Cette opinion, très probablement exprimée par dépit et aversion de la politique de Charles II envers nombre d’hommes plus ou moins compromis dans les troubles passés, dit ses lacunes par cette origine même. Parfaitement fondée lorsque l’État est en bonne paix ou qu’il est dans une situation de péril ou de combat, elle est en revanche très impolitique après une période orageuse et lorsqu’il s’agit de pacifier. Charles Ier eut peut-être tort de chercher un moment à gagner Pym et Hampden, mais certainement Charles II agissait avec prudence en cherchant à se concilier ceux de ses adversaires de la veille qui ne s’étaient pas d’avance fermé l’accès à sa faveur en se compromettant jusqu’au crime.

Sur ce sujet des récompenses dues aux services rendus à l’État, Newcastle était presque intransigeant.

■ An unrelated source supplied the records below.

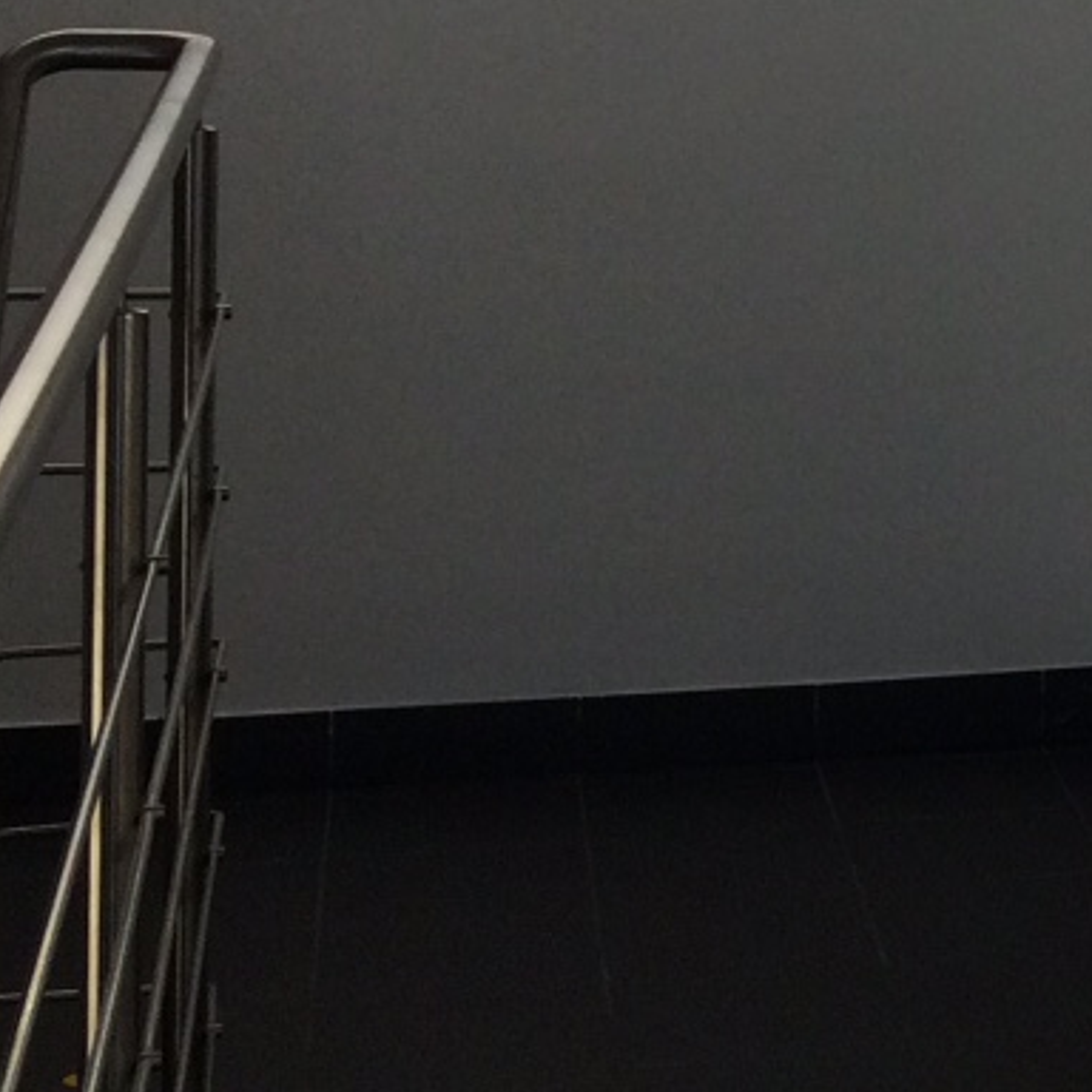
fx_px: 3890
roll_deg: -1.9
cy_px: -11
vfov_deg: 15.7
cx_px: 2175
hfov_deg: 13.7
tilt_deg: -5.2
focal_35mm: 109
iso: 64
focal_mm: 4.15
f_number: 2.2
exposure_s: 1/100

Un de ses sourds griefs contre Charles II était l’abandon dans lequel, après sa restauration, il avait laissé les vétérans de la guerre civile. Il avait plus d’une fois réparé cette ingratitude autant qu’il était en lui ; mais enfin, ne pouvant suffire à toutes les pétitions, il payait, faute d’argent, en mots amers et en sarcasmes voilés. La veuve d’un soldat, qu’il avait été obligé de refuser, lui disant que les ennemis de sa majesté étaient élevés à de grands honneurs, tandis que ses serviteurs dévoués étaient dans la pauvreté : « c’est une marque que votre mari et moi nous étions des hommes honnêtes, » lui répondit-il. Cette indignation s’est fait jour de la manière la plus significative dans une petite chanson qu’il écrivit pour une des comédies de la duchesse, et qui est trop curieuse pour ne pas être rapportée.


LE CHANT DES ÉMIGRANS.

Le capitaine. — Partons pour notre nouvelle plantation, — partons pour notre nouvelle plantation ; — nous pourrons espérer au moins que, dans ce bienheureux pays, nous n’aurons pas à redouter la corde et la potence.

Le lieutenant. — Partons pour notre nouvelle plantation, — partons pour notre nouvelle plantation, — puisqu’ici, dans cette très méchante nation, il n’y a pour le soldat ni considération ni récompense.